SET TASK ▸
Rewrite the lines below, swapping each "Club" for "Team" and changing nothing else. Omit the pictures from your answer.

EXERCISE MATERIALS ▸
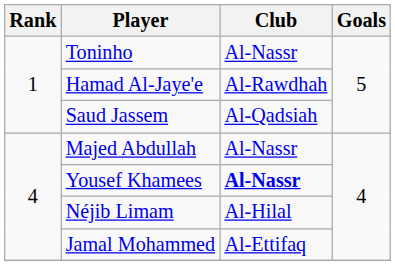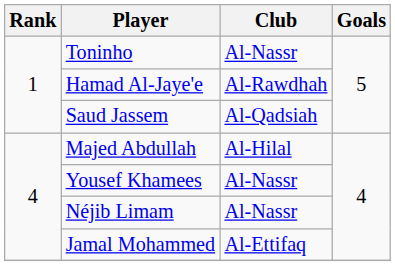Majed Abdullah | Club: Al-Nassr -> Al-Hilal
Yousef Khamees | Club: bold -> normal
Néjib Limam | Club: Al-Hilal -> Al-Nassr
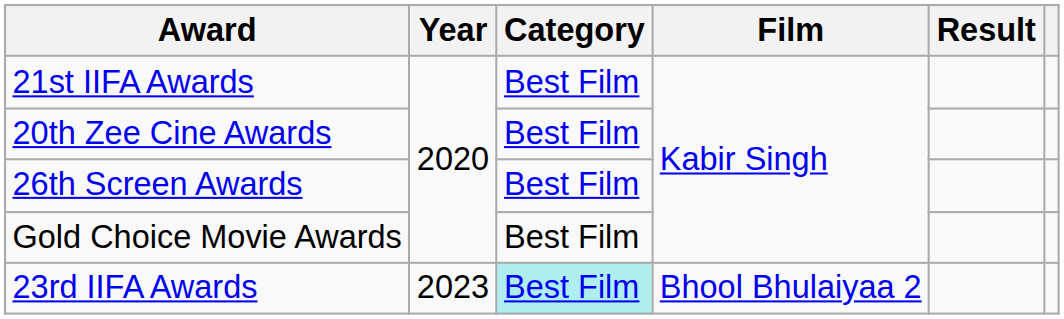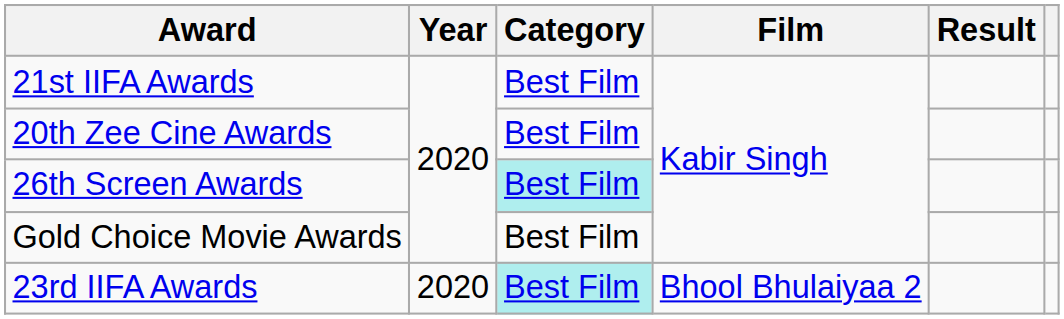26th Screen Awards | Category: no background -> paleturquoise background
23rd IIFA Awards | Year: 2023 -> 2020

SOLUTION ▸
Majed Abdullah | Team: Al-Nassr -> Al-Hilal
Yousef Khamees | Team: bold -> normal
Néjib Limam | Team: Al-Hilal -> Al-Nassr
26th Screen Awards | Category: no background -> paleturquoise background
23rd IIFA Awards | Year: 2023 -> 2020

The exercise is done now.